The King Steps Out (Josef von Sternberg / U.S., 1936):

Sisi and Franz, the operetta. Merry bustle at the Bavarian manor, the Princess (Grace Moore) scampers in the stables to the vexation of her professeur de chant. "Mother said nothing on earth will make a lady out of me!" Her sister (Frieda Inescort) is unhappily engaged to the Viennese crown, her father (Walter Connolly) hands out perfunctory conjugal blessings: "Be faithful, if possible. Multiply. In short, take her away." Masquerades are the norm, the heroine infiltrates the palace disguised as a dressmaker and falls for the Emperor (Franchot Tone), who's fond of donning military garb to mingle with his festive subjects.
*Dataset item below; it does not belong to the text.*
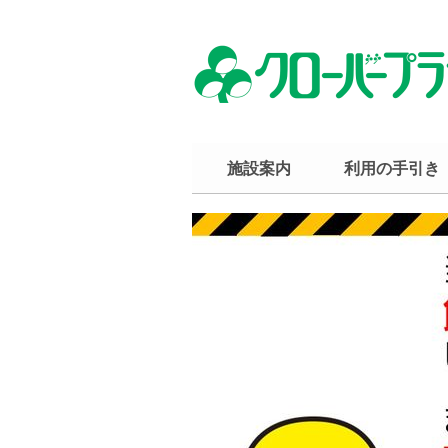
施設案内
利用の手引き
Romance and scandal, plus trilling arias. "The village is in an uprrrrrrroar," cries the tavern owner (Herman Bing) finally driven to fits of whistling apoplexy. Josef von Sternberg on Lubitsch is virtually a painter's copy, he goes to town in the extravagant bric-a-brac of a fair teeming with fortune-tellers and mechanisms. (The infatuated protagonists vie for the top prize at the shooting gallery, a battalion of wooden figures marches out to celebrate her perfect score.) A sot's shaky promise, cf. Ophüls' Laughing Heirs. "I am here on matters of the state, and beer could be of no possible interest to me!" Habsburg in Columbia sets, a brief spell in the dungeon, a secret police of "secret jackasses." Royal duties and matters of the heart, a cheering view from the balcony dissipates the tension. "Did you catch that glint in her eye?" "She glints like an amateur. Watch me." A rather disprized fable, including by the filmmaker himself, though properly appreciated by Powell and Pressburger (Oh... Rosalinda!). With Raymond Walburn, Elisabeth Risdon, Nana Bryant, Victor Jory, and Thurston Hall. In black and white.